More than 90% of Route 94's mileage is inside Glastonbury, where the road is better known as Hebron Avenue. Between Route 2 and Eastern Boulevard, Route 94 is four lanes wide, serving office parks and light industry. It narrows to two lanes thereafter as the scenery transitions from suburban to rural.

CT 94 History

Route 94 was commissioned in 1932, from the 1920s State Highway 165. It originally started at Main Street in Glastonbury, which was Routes 2 and 15 at the time. In 1952, the section of the Glastonbury Expressway intersecting Route 94 opened. In 1955, Route 94's western terminus was moved to Sycamore Street, across from the Route 2 eastbound offramp.

A nip here, a tuck there

Route 94 has had several curves straightened over the years:

Widened to four lanes in the 90s

One primary role of Route 94 is to funnel traffic from a large portion of Glastonbury and Hebron to Route 2. Near the interchange are a few large industrial parks. In the mid-1990s, the stretch between Route 2 and Eastern Boulevard was widened to four lanes to relieve congestion.
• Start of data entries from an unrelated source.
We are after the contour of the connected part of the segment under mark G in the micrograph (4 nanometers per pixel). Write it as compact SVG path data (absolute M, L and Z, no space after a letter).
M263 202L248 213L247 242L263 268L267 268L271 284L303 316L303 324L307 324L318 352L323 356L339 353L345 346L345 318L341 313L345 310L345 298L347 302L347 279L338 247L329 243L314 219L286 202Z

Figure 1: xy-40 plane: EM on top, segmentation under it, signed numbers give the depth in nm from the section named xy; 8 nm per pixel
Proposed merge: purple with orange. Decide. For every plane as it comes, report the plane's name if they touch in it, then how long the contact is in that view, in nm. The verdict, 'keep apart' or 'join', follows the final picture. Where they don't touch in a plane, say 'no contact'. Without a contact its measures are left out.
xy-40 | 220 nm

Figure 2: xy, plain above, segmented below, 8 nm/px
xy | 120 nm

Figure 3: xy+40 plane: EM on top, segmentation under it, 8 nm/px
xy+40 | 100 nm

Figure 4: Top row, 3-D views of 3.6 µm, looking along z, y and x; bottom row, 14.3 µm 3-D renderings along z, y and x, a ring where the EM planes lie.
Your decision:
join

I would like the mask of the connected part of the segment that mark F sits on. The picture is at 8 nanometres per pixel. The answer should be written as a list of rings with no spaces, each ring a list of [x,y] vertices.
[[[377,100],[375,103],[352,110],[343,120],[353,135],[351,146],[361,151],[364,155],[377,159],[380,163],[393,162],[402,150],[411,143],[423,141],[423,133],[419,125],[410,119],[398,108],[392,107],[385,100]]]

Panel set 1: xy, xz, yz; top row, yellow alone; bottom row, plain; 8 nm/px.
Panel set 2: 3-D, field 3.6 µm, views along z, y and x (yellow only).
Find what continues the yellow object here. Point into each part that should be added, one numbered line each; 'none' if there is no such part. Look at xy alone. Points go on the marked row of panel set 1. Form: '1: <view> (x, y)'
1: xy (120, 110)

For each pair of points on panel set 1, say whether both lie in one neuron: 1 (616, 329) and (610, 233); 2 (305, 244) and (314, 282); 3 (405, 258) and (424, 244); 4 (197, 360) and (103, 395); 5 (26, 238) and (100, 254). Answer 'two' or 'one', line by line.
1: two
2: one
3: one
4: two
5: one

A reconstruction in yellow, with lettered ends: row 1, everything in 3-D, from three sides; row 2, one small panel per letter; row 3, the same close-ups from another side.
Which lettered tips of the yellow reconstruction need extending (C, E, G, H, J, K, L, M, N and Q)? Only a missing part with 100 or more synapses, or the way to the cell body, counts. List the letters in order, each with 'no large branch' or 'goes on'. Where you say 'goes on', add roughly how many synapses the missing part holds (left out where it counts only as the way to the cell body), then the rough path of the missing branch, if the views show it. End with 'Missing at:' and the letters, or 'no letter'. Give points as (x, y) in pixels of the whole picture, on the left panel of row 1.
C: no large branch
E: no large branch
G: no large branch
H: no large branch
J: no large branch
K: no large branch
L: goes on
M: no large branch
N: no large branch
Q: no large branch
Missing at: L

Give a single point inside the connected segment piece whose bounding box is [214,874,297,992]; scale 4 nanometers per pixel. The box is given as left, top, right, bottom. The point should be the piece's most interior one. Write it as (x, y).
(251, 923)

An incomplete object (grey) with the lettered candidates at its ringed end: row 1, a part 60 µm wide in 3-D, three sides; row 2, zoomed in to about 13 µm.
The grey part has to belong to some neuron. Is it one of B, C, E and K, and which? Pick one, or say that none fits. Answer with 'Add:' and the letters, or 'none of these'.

For a long time, possibly since Route 2 opened, the guide signs for Route 94 read "Glastonbury Center / [94] Hebron". However, the better way to Hebron is to stay on Route 2 and use Route 66 from Marlborough. In a signing revision in the late 80s or 90s, the signs were changed to say "[94] / Hebron Avenue".

A 1949 Rand McNally map erroneously shows Route 94 co-signed with Route 85 down to Route 66 (US 6A at the time) in Hebron.

CT 94 Future

Former Route 94 may be widened

In late 2002, a "concept plan" was unveiled in Glastonbury that recommended widening Hebron Avenue to four lanes between Sycamore Street and New London Turnpike. East of Sycamore Street is the beginning of Route 94, and an existing four-lane section extending to Eastern Boulevard.

The town was given a Dec. 10, 2002 deadline to decide how to use a $1 million state grant: widen Hebron Avenue, or reconstructing Main Street (former Route 17) through the historic district.

In January 2003, the town council approved rebuilding part of Main Street and seeking money for widening Hebron Avenue.